I recently listened to an episode of NPR’s Invisibilia podcast about “non-complementary behavior”. I didn’t know what complementary and non-complementary behavior were, but it turns out I had a great deal of experience with both. The idea behind non-complementary behavior is that in interpersonal communications and relationships, people tend to mirror back the attitude and demeanor that is projected towards them. In short, if I treat someone with hostility, that person will probably treat me with hostility also. If I treat that someone warmly, that person will likely treat me warmly in turn.

It turns out that it goes further than that. Sometimes, a person can meet hostility with warmth and change the entire trajectory of a relationship from one of negativity to positivity. This is called “non-complementary” behavior. This is a powerful tool for defusing tense situations or building positive relationships with people. It is difficult to execute because it goes against a person’s natural tendency to mirror behavior in a complementary way, and yet it is a relatively easily learned skill with training and education.

This got me thinking back to my days before I became an administrator, when I was representing clients full-time. How many of my clients showed an immediate distrust and low-level hostility (or even a not-so-low-level hostility) for me? I’m proud to say that most did not, but some did. Some had previous bad experiences with public defenders and were wary of dealing with one again. How many more thought hostile thoughts but weren’t giving voice to them?

In each of these encounters, meeting a client for the first time and not getting immediate trust or gratitude from the person, I had a choice. I could engage with the person in a complementary way, in which I would likely talk down to the person, question his or her judgment, maybe raise my voice, and tell the client that he or she should simply believe me and trust me because I’m a lawyer. This is the more natural and likely reaction, but science and common sense say that this approach would likely lead to more hostility and distrust.

The other alternative was to exhibit non-complementary behavior, meeting the person’s distrust and hostility with understanding, kindness, and empathy. The result, according to the same science and common sense, would be that the client would change his or her attitude and mirror my own attitude back to me. Maybe it wouldn’t happen immediately, but I would at least avoid the feedback cycle of meeting hostility with hostility, condescension with condescension, obstinacy with obstinacy in a self-reinforcing cycle, and start building the trust and respect that are the hallmarks of client-centered representation.
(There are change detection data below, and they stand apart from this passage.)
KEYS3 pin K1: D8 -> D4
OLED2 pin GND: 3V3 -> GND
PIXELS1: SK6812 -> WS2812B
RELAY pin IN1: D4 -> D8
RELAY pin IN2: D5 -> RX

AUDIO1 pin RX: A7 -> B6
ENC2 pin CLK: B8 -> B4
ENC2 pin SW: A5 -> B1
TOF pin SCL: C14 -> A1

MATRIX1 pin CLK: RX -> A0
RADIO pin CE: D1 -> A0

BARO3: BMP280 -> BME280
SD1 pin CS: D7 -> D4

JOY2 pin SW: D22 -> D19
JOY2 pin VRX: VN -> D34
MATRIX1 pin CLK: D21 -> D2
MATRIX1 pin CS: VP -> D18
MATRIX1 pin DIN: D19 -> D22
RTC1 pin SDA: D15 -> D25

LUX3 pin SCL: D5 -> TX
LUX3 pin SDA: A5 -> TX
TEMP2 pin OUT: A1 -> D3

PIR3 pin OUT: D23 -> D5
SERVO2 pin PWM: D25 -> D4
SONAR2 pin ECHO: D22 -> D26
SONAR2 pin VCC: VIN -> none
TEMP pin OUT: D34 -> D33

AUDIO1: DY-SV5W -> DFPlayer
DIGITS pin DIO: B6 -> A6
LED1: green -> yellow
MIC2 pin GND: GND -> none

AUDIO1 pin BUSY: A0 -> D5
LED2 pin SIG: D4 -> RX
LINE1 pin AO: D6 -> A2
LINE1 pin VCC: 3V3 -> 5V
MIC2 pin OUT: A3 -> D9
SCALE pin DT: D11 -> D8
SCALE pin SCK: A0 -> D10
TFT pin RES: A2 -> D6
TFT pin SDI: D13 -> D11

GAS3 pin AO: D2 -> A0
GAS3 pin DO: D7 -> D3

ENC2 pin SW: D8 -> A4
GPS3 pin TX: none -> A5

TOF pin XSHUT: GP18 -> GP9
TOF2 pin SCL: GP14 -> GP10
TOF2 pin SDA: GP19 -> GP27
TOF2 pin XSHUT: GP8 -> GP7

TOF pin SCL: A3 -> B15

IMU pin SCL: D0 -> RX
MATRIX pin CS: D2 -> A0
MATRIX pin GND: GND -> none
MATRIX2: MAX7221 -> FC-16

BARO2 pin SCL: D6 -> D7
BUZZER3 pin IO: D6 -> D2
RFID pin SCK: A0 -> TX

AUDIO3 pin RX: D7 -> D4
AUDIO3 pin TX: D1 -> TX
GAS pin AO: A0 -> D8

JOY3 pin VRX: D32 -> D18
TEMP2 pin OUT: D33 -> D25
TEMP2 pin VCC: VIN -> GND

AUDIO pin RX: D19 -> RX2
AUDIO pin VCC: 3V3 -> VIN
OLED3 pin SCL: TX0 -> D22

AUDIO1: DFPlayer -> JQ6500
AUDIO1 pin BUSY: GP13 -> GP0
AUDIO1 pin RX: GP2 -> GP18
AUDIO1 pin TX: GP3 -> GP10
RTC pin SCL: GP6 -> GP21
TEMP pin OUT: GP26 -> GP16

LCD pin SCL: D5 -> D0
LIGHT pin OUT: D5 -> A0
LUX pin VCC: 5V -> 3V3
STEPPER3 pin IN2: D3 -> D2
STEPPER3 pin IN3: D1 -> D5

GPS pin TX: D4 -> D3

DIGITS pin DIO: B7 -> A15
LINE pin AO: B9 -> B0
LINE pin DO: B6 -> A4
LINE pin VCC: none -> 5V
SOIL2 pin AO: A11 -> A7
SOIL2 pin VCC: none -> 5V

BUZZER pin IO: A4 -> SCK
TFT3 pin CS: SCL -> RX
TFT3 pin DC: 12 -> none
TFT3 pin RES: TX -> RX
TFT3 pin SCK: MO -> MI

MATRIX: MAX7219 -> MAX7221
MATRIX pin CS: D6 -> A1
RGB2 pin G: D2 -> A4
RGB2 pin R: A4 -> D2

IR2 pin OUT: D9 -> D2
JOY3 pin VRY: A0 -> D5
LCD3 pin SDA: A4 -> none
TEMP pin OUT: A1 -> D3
I think I did OK, and yet, I have to confess I probably took the first approach more often than was optimal. The optimal rate being never. This was before I had a name for “client-centeredness” and much longer before I had a name for “noncomplementary behavior”. When I learned about client-centeredness, it was an a-ha moment or maybe more of an I-should-have-known-all-along moment. What I learned through hard experience I could have learned by simply talking to the right person or reading the right article years earlier. When you give a concept a name, it is easier to consistently follow the course of behavior

Now I have a new I-should-have-known-all-along moment, with the concept non-complementary behavior. I think this has obvious connections to client-centeredness. A client-centered public defender will try to gain the trust of a skeptical client. How will the client-centered public defender establish a positive relationship when the client opens with hostility? By displaying noncomplementary behavior, doing so deliberately while thinking explicitly about both the process and the results. Noncomplementary behavior, then, is an important tool in the toolbox of a client-centered public defender.

Between the attorney and the client, it is the attorney who is supposed to be trained to deal with the client. The client is not trained to deal with the attorney. That is why attorneys always need to meet the clients where they are and accept them as they come. It is unreasonable to expect the opposite. The concept of noncomplementary behavior, employed as early in the relationship as possible, is a good tool to accomplish that.

I think having a name for a concept, even one you previously grasped subconsciously or intuitively, is very powerful. It brings the concept out of the subconscious and into the conscious, which lets us act deliberately and to purposely cultivate the skills associated with the concept. It allows us to stop and think when a client is not immediately receptive to us, “This is natural. My job is to be noncomplementary and not reflect the client’s hostility back to him.”